During a special meeting Tuesday, the Walnut Creek City Council passed an urgency ordinance establishing a temporary moratorium on medical marijuana dispensaries in the city, according to city records.
Walnut Creek thus joins the cities in the Tri-Valley, including Pleasanton, that already ban medical marijuana dispensaries.
Walnut Creek council members passed the 45-day temporary ordinance by a 4-1 vote with Councilman Bob Simmons voting against it.
In response to inquiries from several people seeking to open medical marijuana dispensaries in the city, city staff recommended that the council pass the ordinance in order to give them more time to research if and how the city should regulate medical marijuana dispensaries.
The city's municipal code doesn't currently address regulation of dispensaries nor does it have any rules in place regarding licensing or background checks for people seeking to open dispensaries in the city.
According to a staff report, other cities with established medical marijuana dispensaries have reported an increase in crime at and near the dispensaries, including illegal drug sales, robberies of people leaving the dispensaries, loitering, and falsely obtained medical marijuana identification cards.

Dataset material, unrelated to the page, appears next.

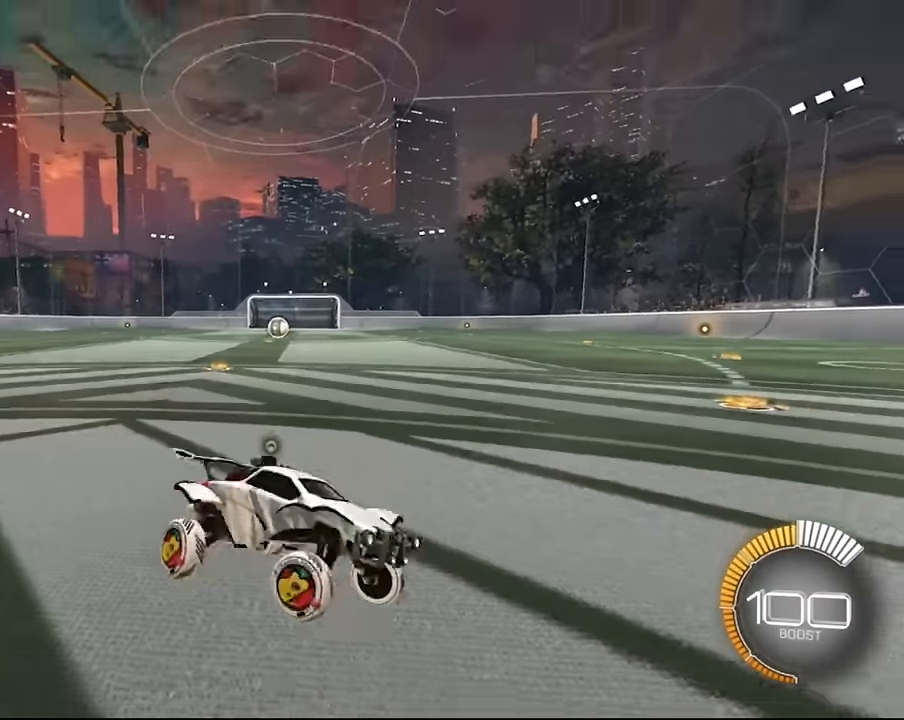
{"buttons": ["L1"], "left_stick": "right", "right_stick": "center", "events": [[100, "left_stick", "center"], [501, "L1", "down"], [501, "left_stick", "right"]]}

California voters passed the Compassionate Use Act of 1996, allowing people to use, posses and cultivate marijuana for medical purposes. Then in 2003, the state legislature passed a Medical Marijuana Program bill that recognized the right to collective and cooperative cultivation of
medical marijuana.
The U.S. Supreme Court has ruled that federal law, which states that possession and cultivation of marijuana is a crime, preempts state law, giving federal agents the authority to charge people for possessing or cultivating marijuana even if they were protected under the state's Compassionate Use Act.
However, U.S. Attorney General Eric Holder Jr. recently stated that the U.S. Department of Justice would no longer raid medical marijuana dispensaries, according to the staff report.